Especially given the fact that last year we lost my Dad very suddenly. My sense of self, especially as a parent was rocked to its core. Losing my own parent, made me want to be a better one for my own children. My Dad was my everything. He was everything you could ever want a Dad to be. It is hard to put my love and appreciation of my Father into words. All I know is that these last six months have taught me to put my kids first. To put myself and my husband first so that we, as a couple, can be the best and most loving parents that we can.
The juggle of motherhood is my greatest challenge. We all find it hard. However in the end I know that what is best for my family is what matters. Sometimes that matches with what is best for me, and sometimes it doesn’t. I’m doing my best and I know that I’m lucky, With my best friend and Husband by my side, we can hopefully raise children who feel as loved as I did as a child growing up in this crazy world.

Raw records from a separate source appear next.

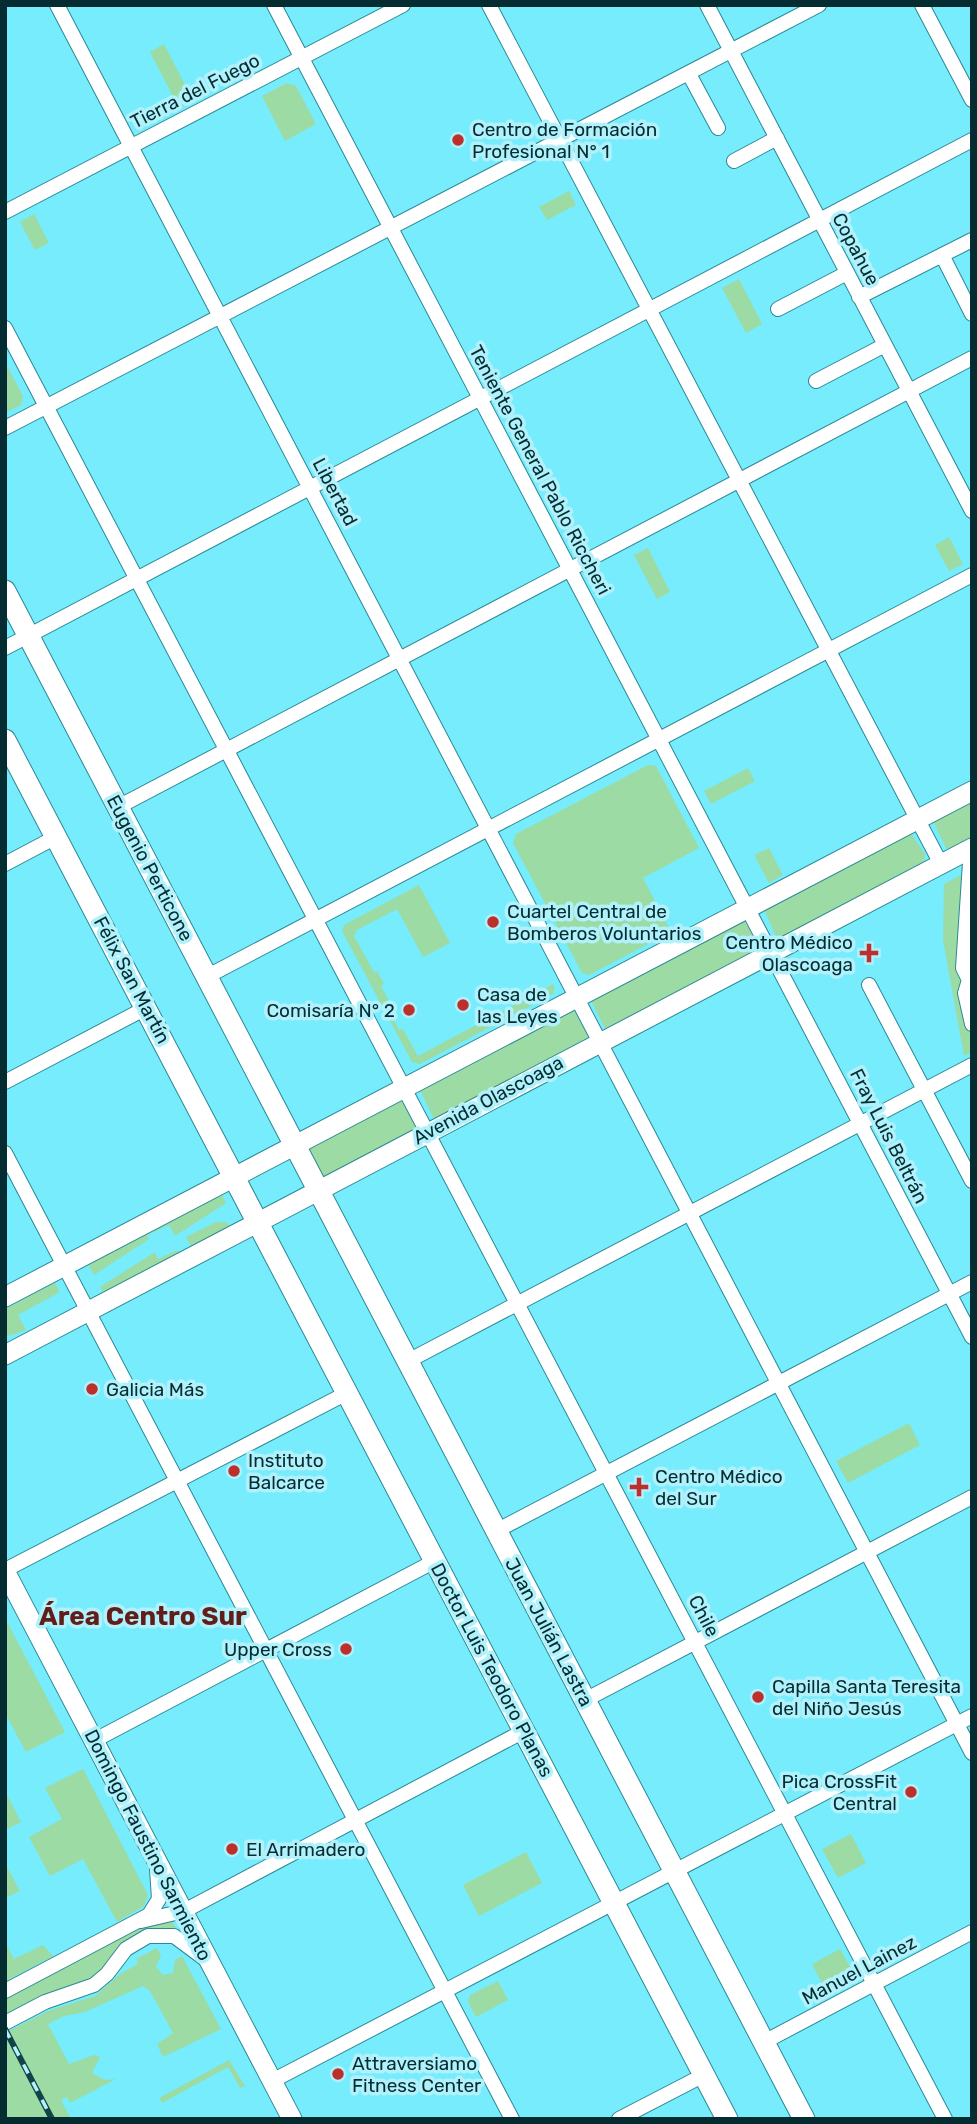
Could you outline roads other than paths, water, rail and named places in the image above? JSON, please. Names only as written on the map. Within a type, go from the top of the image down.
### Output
[{"type":"highway","name":"Eugenio Perticone","points":[[5,591],[294,1146]]},
{"type":"highway","name":"Félix San Martín","points":[[5,740],[258,1221]]},
{"type":"highway","name":"Juan Julián Lastra","points":[[294,1146],[804,2119]]},
{"type":"highway","name":"Doctor Luis Teodoro Planas","points":[[258,1221],[727,2119]]},
{"type":"main road","points":[[5,1297],[972,791]]},
{"type":"main road","name":"Avenida Olascoaga","points":[[5,1355],[971,848]]},
{"type":"main road","name":"Domingo Faustino Sarmiento","points":[[5,1570],[292,2119]]},
{"type":"street","name":"Libertad","points":[[57,5],[972,1753]]},
{"type":"street","name":"Teniente General Pablo Riccheri","points":[[274,5],[772,952]]},
{"type":"street","name":"Tierra del Fuego","points":[[5,212],[403,5]]},
{"type":"street","points":[[489,5],[941,863]]},
{"type":"street","name":"Copahue","points":[[707,5],[972,511]]},
{"type":"street","points":[[5,428],[819,5]]},
{"type":"street","points":[[922,5],[972,100]]},
{"type":"street","points":[[689,74],[718,128]]},
{"type":"street","points":[[734,160],[777,138]]},
{"type":"street","points":[[5,648],[972,141]]},
{"type":"street","points":[[859,297],[972,240]]},
{"type":"street","points":[[942,255],[972,314]]},
{"type":"street","points":[[778,309],[847,273]]},
{"type":"street","name":"Chile","points":[[5,328],[406,1087],[945,2119]]},
{"type":"street","points":[[816,381],[885,345]]},
{"type":"street","points":[[118,807],[972,358]]},
{"type":"street","points":[[206,977],[972,575]]},
{"type":"street","points":[[5,864],[56,837]]},
{"type":"street","points":[[971,848],[963,968],[971,980],[965,993],[972,1024]]},
{"type":"street","name":"Fray Luis Beltrán","points":[[772,952],[972,1337]]},
{"type":"street","points":[[869,985],[972,1181]]},
{"type":"street","points":[[5,1082],[146,1008]]},
{"type":"street","points":[[408,1361],[972,1065]]},
{"type":"street","points":[[5,1153],[512,2119]]},
{"type":"street","points":[[496,1531],[972,1282]]},
{"type":"street","points":[[5,1570],[347,1392]]},
{"type":"street","points":[[584,1700],[972,1497]]},
{"type":"street","points":[[94,1740],[435,1561]]},
{"type":"street","points":[[272,2081],[972,1716]]},
{"type":"street","points":[[141,1921],[184,1910],[524,1731]]},
{"type":"street","points":[[5,1991],[141,1921],[153,1912],[159,1899],[155,1855]]},
{"type":"street","name":"Manuel Lainez","points":[[764,2042],[972,1932]]},
{"type":"street","points":[[5,2023],[46,2002],[94,1985],[107,1974],[126,1949],[148,1936],[166,1934],[177,1937],[208,1961]]},
{"type":"street","points":[[619,2119],[704,2075]]},
{"type":"railway","points":[[5,2029],[52,2119]]},
{"type":"place","name":"Centro de Formación Profesional N° 1","points":[[458,140]]},
{"type":"place","name":"Cuartel Central de Bomberos Voluntarios","points":[[493,922]]},
{"type":"place","name":"Centro Médico Olascoaga","points":[[869,953]]},
{"type":"place","name":"Casa de las Leyes","points":[[463,1005]]},
{"type":"place","name":"Comisaría N° 2","points":[[409,1010]]},
{"type":"place","name":"Galicia Más","points":[[92,1389]]},
{"type":"place","name":"Instituto Balcarce","points":[[234,1471]]},
{"type":"place","name":"Centro Médico del Sur","points":[[639,1487]]},
{"type":"place","name":"Upper Cross","points":[[346,1649]]},
{"type":"place","name":"Capilla Santa Teresita del Niño Jesús","points":[[758,1697]]},
{"type":"place","name":"Pica CrossFit Central","points":[[911,1792]]},
{"type":"place","name":"El Arrimadero","points":[[232,1849]]},
{"type":"place","name":"Attraversiamo Fitness Center","points":[[338,2074]]},
{"type":"district","name":"Área Centro Sur","points":[[143,1616]]}]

As mothers we are all doing our best. Whether you are home with your children all the time, or juggling work and being at home. We do what we do for the love of our family.
Kate says: I enjoy pilates, writing my blog and designing my prints. I’ve been a Primary Teacher for 15 years. Deputy Principal / Learning and Teaching leader for 8 of them. Last year I stepped back from the deputy part of my role to balance our life / work / home a little. I adore my job and always have. In the last five years I also developed a blog and print business: Happy Ella After. This has become a huge part of my life!
If I could use one word to describe myself it would be extrovert. Not in the ‘loud’ sense, but in the sense of getting my energy from being around other people. I’m not someone who enjoys my own company. Growing up in a big family, I find myself wanting to be around others, and really loving the company of others.
Hood: It was St Kilda but we've just moved to Brighton.
Children: 2 - Ella and Hudson
Motherhood in 5 words: Joyous, magical, mayhem, revealing, challenging
Fav family-friendly place: Alma Park in East St Kilda. It has one of the best playgrounds in Melbourne and an awesome food market each weekend.
Coffee order: I don’t drink coffee! I love tea. English breakfast. White, one sugar.
Blog: Happy Ella After
My business has two parts: blog and prints. My blog is my first ‘baby’ in a sense. It has become a big part of my life since its inception: when my daughter Ella was born. It’s been a joy to share my experiences as a Mum: the magic, the mayhem, the milestones. Then when our son was born, my print business evolved. I design and create NAME IT prints: personalised typographic artwork for children using words to create images.